We’ve had warm sunny days, icy nights, foggy mornings, rainy afternoons. Have been snuggling up, growing antsy, becoming frustrated, playing music, writing stories, drawing pictures, scraping paint, drilling off rivets, cleaning up – many times over, and being torn in two.
If home is where the heart is my home is both here and in Canberra, and so I’m waiting for the reconciliation, which is coming in a few days. I had a near meltdown yesterday and the best thing to do is give myself space and stop putting the pressure on. Sometimes one woman can just not do everything. The most pressure I get is the pressure I put on myself. The pressure to have a clean house, to power down on the bus, to feed everyone, to engage the children, to be putting time into and succeeding at all the things I want to do myself. Letting go of those ambitions can be the hardest. It almost seems as if I would be letting go of myself.
What’s the antidote to this, people?
Maybe I think it could be about enjoying the process. The process of life. And taking note of the detail, like the way the colours play out on a table covered with pencil shavings and pencils, or the steam coming off a pot of porridge, or the pattern created from cut fruit, or the light shining through green glass, or children eating their peas, or my son wearing a fake mo.

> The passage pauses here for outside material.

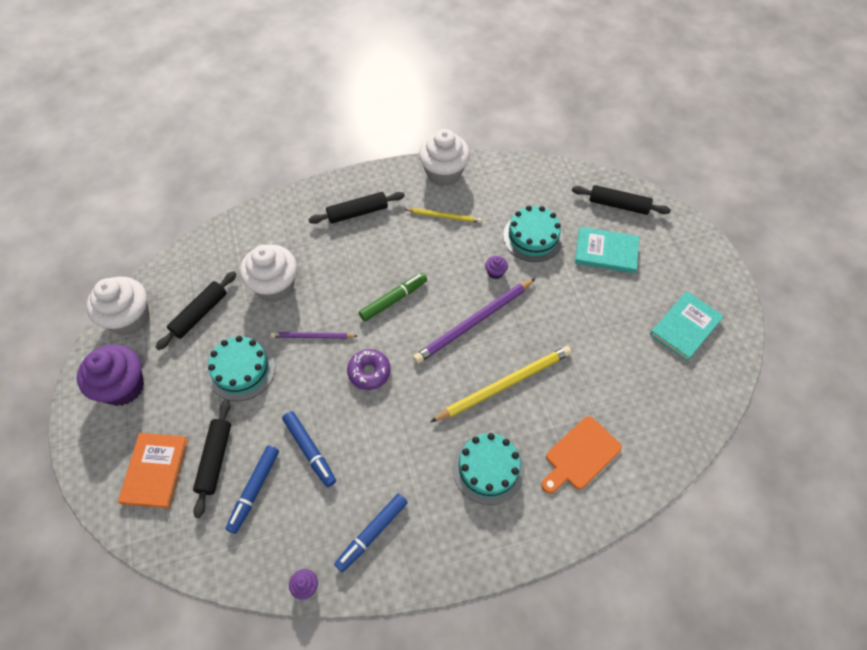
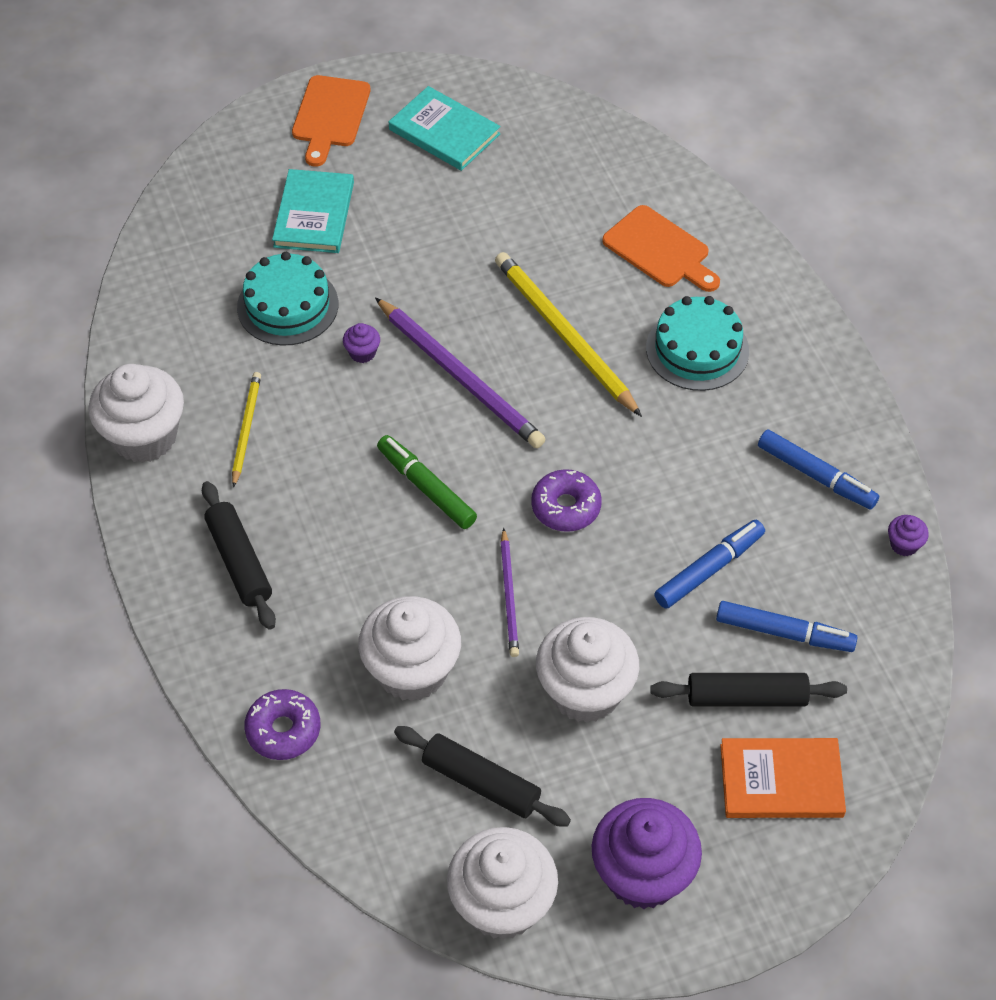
camera: 95 degrees left, 5 degrees down
(241, 370) = (585, 691): turquoise cake -> white cupcake
(254, 229) = (283, 730): none -> purple donut
(618, 205) = (218, 196): black rolling pin -> none
(693, 262) = (330, 116): none -> orange cutting board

And photography is so great at forcing me to recognise and appreciate the small details…though I don’t always like the way it pushes me into spectatorship. Sometimes spectating brings objectivity, so I suppose all things in balance is a good thing.
I’m meaning to take some photos around here of the houses. As I drive I find myself distracted by the absolute hodge podge of buildings. There are federation style building interspersed with el cheapo weather board. Solid, aging brick and restored relics. I love the absolute variety and the lack of cookie cutter housing plantations that happen in larger cities.